The experiment presented the latest finding from the recently collected data at the Neutrino 2018 conference in Germany on June 4.
The speed with which NERSC allowed our analysis team to run sophisticated and intense calculations needed to produce our final results has been a game-changer, said Fermilab scientist Peter Shanahan, NOvA co-spokesperson. It accelerated our time-to-results on the last step in our analysis from weeks to days, and that has already had a huge impact on what we were able to show at Neutrino 2018.
In addition to the state-of-the-art NERSC facility, NOvA relied on work done within the SciDAC HEP Data Analytics on HPC (high-performance computers) project and the Fermilab HEPCloud facility. Both efforts are led by Fermilab scientific computing staff, and both worked together with researchers at NERSC to be able to support NOvAs antineutrino oscillation evidence.
The current standard practice for Fermilab experimenters is to perform similar analyses using less complex calculations through a combination of both traditional high-throughput computing and the distributed computing provided by Open Science Grid, a national partnership between laboratories and universities for data-intensive research.
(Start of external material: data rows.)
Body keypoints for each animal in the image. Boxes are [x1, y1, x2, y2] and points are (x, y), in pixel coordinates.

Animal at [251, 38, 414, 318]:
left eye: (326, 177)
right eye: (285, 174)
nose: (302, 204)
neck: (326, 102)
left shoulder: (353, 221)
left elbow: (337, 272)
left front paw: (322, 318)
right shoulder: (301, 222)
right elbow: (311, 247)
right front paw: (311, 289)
These are substantial resources, but they use a different model: Both use a large amount of computing resources over a long period of time. For example, some resources are offered only at a low priority, so their use may be preempted by higher-priority demands. But for complex, time-sensitive analyses such as NOvAs, researchers need the faster processing enabled by modern, high-performance computing techniques.
SciDAC-4 is a DOE Office of Science program that funds collaboration between experts in mathematics, physics and computer science to solve difficult problems. The HEP on HPC project was funded specifically to explore computational analysis techniques for doing large-scale data analysis on DOE-owned supercomputers. Running the NOvA analysis at NERSC, the mission supercomputing facility for the DOE Office of Science, was a task perfectly suited for this project. Fermilabs Jim Kowalkowski is the principal investigator for HEP on HPC, which also has collaborators from DOEs Argonne National Laboratory, Berkeley Lab, University of Cincinnati and Colorado State University.
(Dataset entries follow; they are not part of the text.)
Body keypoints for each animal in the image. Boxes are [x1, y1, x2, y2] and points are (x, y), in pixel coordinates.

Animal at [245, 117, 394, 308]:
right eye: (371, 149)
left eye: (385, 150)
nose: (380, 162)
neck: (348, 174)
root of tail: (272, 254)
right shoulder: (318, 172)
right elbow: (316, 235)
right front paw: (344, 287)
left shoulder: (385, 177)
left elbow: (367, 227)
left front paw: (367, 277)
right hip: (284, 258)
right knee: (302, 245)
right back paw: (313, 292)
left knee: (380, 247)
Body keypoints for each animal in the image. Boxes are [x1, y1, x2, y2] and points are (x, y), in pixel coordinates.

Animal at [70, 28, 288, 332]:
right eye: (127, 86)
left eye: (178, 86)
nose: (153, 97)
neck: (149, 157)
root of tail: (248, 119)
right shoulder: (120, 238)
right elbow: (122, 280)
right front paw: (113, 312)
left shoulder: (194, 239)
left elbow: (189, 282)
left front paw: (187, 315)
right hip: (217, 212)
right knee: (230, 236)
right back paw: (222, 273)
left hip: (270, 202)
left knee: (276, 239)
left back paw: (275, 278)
"This analysis forms a kind of baseline. Were just ramping up, just starting to exploit the other capabilities of NERSC at an unprecedented scale," Kowalkowski said.
The project's goal for its first year is to take compute-heavy analysis jobs like NOvAs and enable it on supercomputers. That means not just running the analysis, but also changing how calculations are done and learning how to revamp the tools that manipulate the data, all in an effort to improve techniques used for doing these analyses and to leverage the full computational power and unique capabilities of modern high-performance computing facilities. In addition, the project seeks to consume all computing cores at once to shorten that timeline.
The Fermilab HEPCloud facility provides cost-effective access to compute resources by optimizing usage across all available types and elastically expanding the resource pool on short notice by, for example, renting temporary resources on commercial clouds or using high-performance computers. HEPCloud enables NOvA and physicists from other experiments to use these compute resources in a transparent way.
For this analysis, "NOvA experimenters didn't have to change much in terms of business as usual," said Burt Holzman, HEPCloud principal investigator. "With HEPCloud, we simply expanded our local on-site-at-Fermilab facilities to include Cori and Edison at NERSC."